Throat irritation is among the most common among tonsillitis symptoms. Other tonsillitis symptoms are also almost the same as laryngitis and sore throat. These include difficult in swallowing, fever, headache, nausea and vomiting, abdominal pain, cough and hoarseness. Presence of volatile sulfur compounds due to bacteria feeding on mucus in the pits formed in the tonsils results in bad breath. Clinical examination reveals white pus spots on tonsils, redness of throat and tonsils and tenderness of lymph nodes of the neck.
Initial tonsillitis treatment is focused on pain management and temporary measures such as throat lozenges for relief from irritation in the throat. Over-the counter NSAIDs such as ibuprofen and paracetamol are used for pain relief. Antibiotics are prescribed only in the case of bacterial infection because they are ineffective against viruses. If the patient is not allergic to penicillin, it is the preferred antibiotic therapy. Erythromycin and clarithromycin are prescribed for individuals allergic to penicillin.
In addition to medical treatment patients are also advised home care such as gargling with warm water mixed with salt and drinking plenty of fluids for management of fever and preventing dehydration, especially in kids. It is also important to complete the course of antibiotics prescribed by your doctor even if you see significant improvement in symptoms. If symptoms persist despite treatment, consult your doctor.

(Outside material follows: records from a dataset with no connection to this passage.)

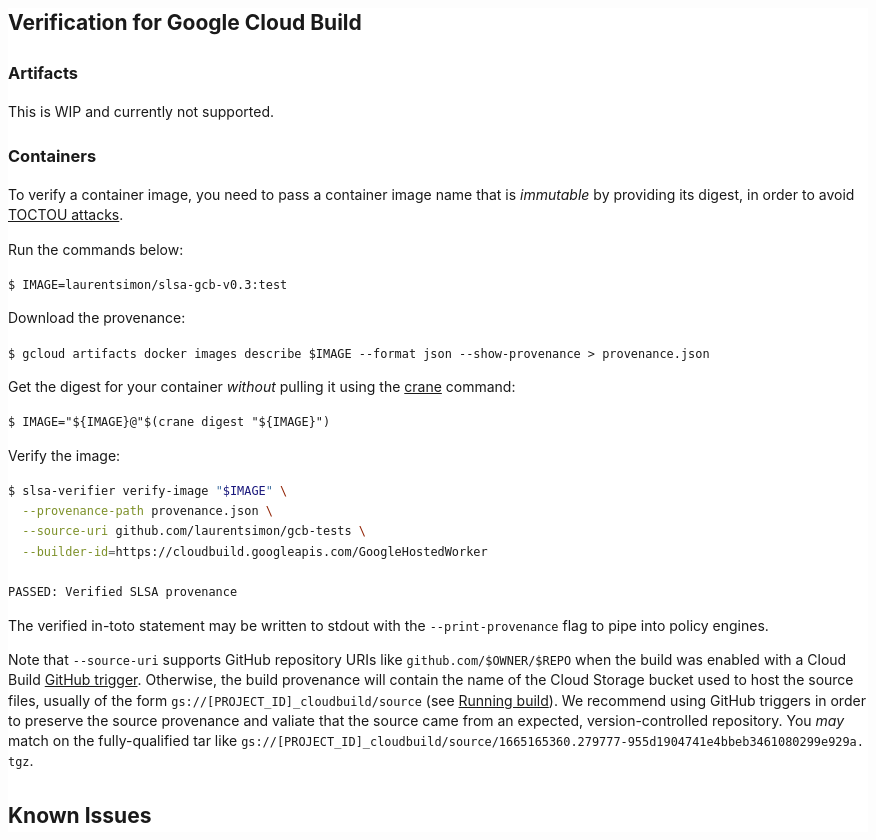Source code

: ## Verification for Google Cloud Build

### Artifacts

This is WIP and currently not supported.

### Containers

To verify a container image, you need to pass a container image name that is _immutable_ by providing its digest, in order to avoid [TOCTOU attacks](#toctou-attacks).

Run the commands below:

```bash
$ IMAGE=laurentsimon/slsa-gcb-v0.3:test
```

Download the provenance:

```shell
$ gcloud artifacts docker images describe $IMAGE --format json --show-provenance > provenance.json
```

Get the digest for your container _without_ pulling it using the [crane](https://github.com/google/go-containerregistry/blob/main/cmd/crane/doc/crane.md) command:

```shell
$ IMAGE="${IMAGE}@"$(crane digest "${IMAGE}")
```

Verify the image:

```bash
$ slsa-verifier verify-image "$IMAGE" \
  --provenance-path provenance.json \
  --source-uri github.com/laurentsimon/gcb-tests \
  --builder-id=https://cloudbuild.googleapis.com/GoogleHostedWorker

PASSED: Verified SLSA provenance
```

The verified in-toto statement may be written to stdout with the `--print-provenance` flag to pipe into policy engines.

Note that `--source-uri` supports GitHub repository URIs like `github.com/$OWNER/$REPO` when the build was enabled with a Cloud Build [GitHub trigger](https://cloud.google.com/build/docs/automating-builds/github/build-repos-from-github). Otherwise, the build provenance will contain the name of the Cloud Storage bucket used to host the source files, usually of the form `gs://[PROJECT_ID]_cloudbuild/source` (see [Running build](https://cloud.google.com/build/docs/running-builds/submit-build-via-cli-api#running_builds)). We recommend using GitHub triggers in order to preserve the source provenance and valiate that the source came from an expected, version-controlled repository. You _may_ match on the fully-qualified tar like `gs://[PROJECT_ID]_cloudbuild/source/1665165360.279777-955d1904741e4bbeb3461080299e929a.tgz`.

## Known Issues
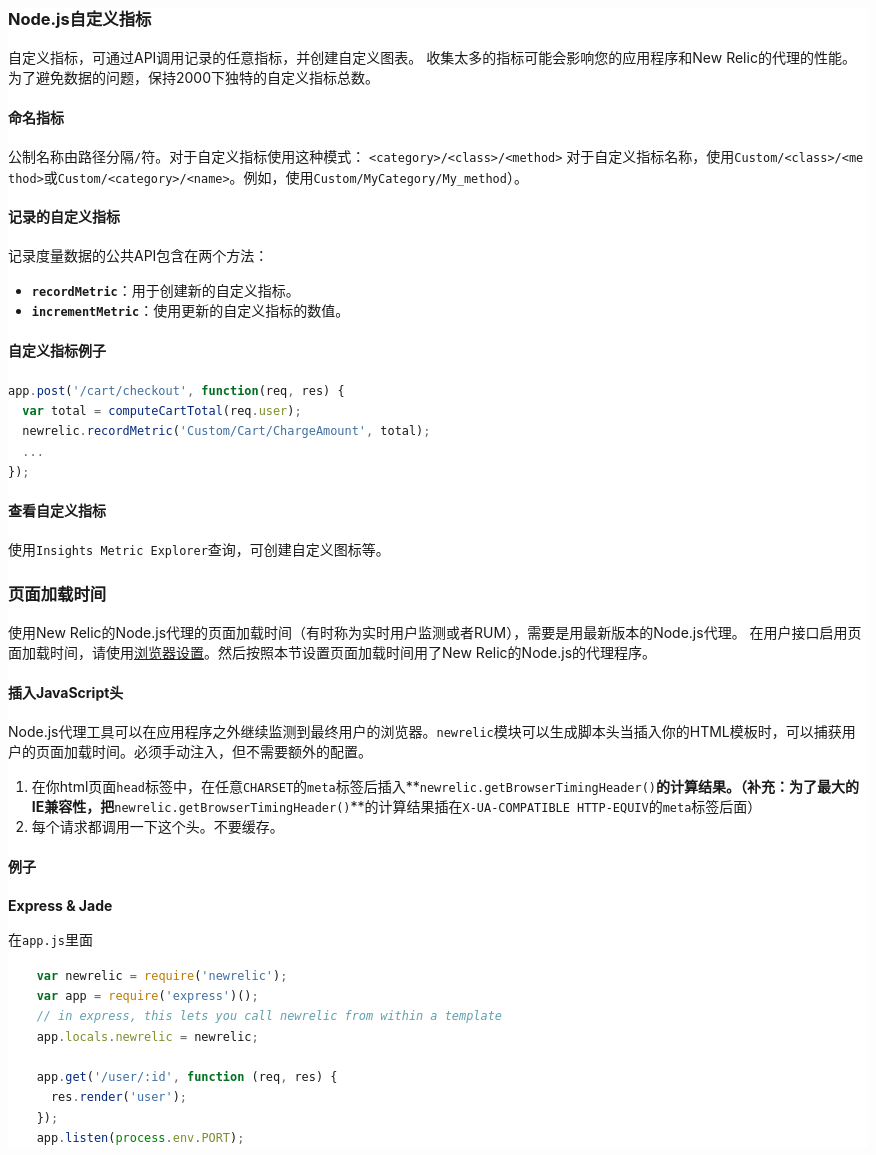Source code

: ### Node.js自定义指标
自定义指标，可通过API调用记录的任意指标，并创建自定义图表。
收集太多的指标可能会影响您的应用程序和New Relic的代理的性能。为了避免数据的问题，保持2000下独特的自定义指标总数。

#### 命名指标
公制名称由路径分隔`/`符。对于自定义指标使用这种模式：
`<category>/<class>/<method>`
对于自定义指标名称，使用`Custom/<class>/<method>`或`Custom/<category>/<name>`。例如，使用`Custom/MyCategory/My_method`）。

#### 记录的自定义指标
记录度量数据的公共API包含在两个方法：

* **`recordMetric`**：用于创建新的自定义指标。
* **`incrementMetric`**：使用更新的自定义指标的数值。

#### 自定义指标例子
```javascript
app.post('/cart/checkout', function(req, res) {
  var total = computeCartTotal(req.user);
  newrelic.recordMetric('Custom/Cart/ChargeAmount', total);
  ...
});
```

#### 查看自定义指标
使用`Insights Metric Explorer`查询，可创建自定义图标等。


### 页面加载时间
使用New Relic的Node.js代理的页面加载时间（有时称为实时用户监测或者RUM），需要是用最新版本的Node.js代理。
在用户接口启用页面加载时间，请使用[浏览器设置]()。然后按照本节设置页面加载时间用了New Relic的Node.js的代理程序。

#### 插入JavaScript头
Node.js代理工具可以在应用程序之外继续监测到最终用户的浏览器。`newrelic`模块可以生成脚本头当插入你的HTML模板时，可以捕获用户的页面加载时间。必须手动注入，但不需要额外的配置。

1. 在你html页面`head`标签中，在任意`CHARSET`的`meta`标签后插入**`newrelic.getBrowserTimingHeader()`**的计算结果。（补充：为了最大的IE兼容性，把**`newrelic.getBrowserTimingHeader()`**的计算结果插在`X-UA-COMPATIBLE HTTP-EQUIV`的`meta`标签后面）
2. 每个请求都调用一下这个头。不要缓存。

#### 例子
**Express & Jade**

在`app.js`里面

```javascript
    var newrelic = require('newrelic');
    var app = require('express')();
    // in express, this lets you call newrelic from within a template
    app.locals.newrelic = newrelic;

    app.get('/user/:id', function (req, res) {
      res.render('user');
    });
    app.listen(process.env.PORT);

```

Timely tonsillitis treatment is of extreme importance because left untreated it may lead to complications that require surgical treatment. During an infection an abscess may develop by the side of the tonsil, typically in the early stages of infection. In rare cases the infection may also spread to the nearby internal jugular vein resulting in septicemia infection. Chronic tonsillitis may also result in swelling of tonsil to such an extent that swallowing is impaired, which requires tonsillectomy or surgical removal of tonsils.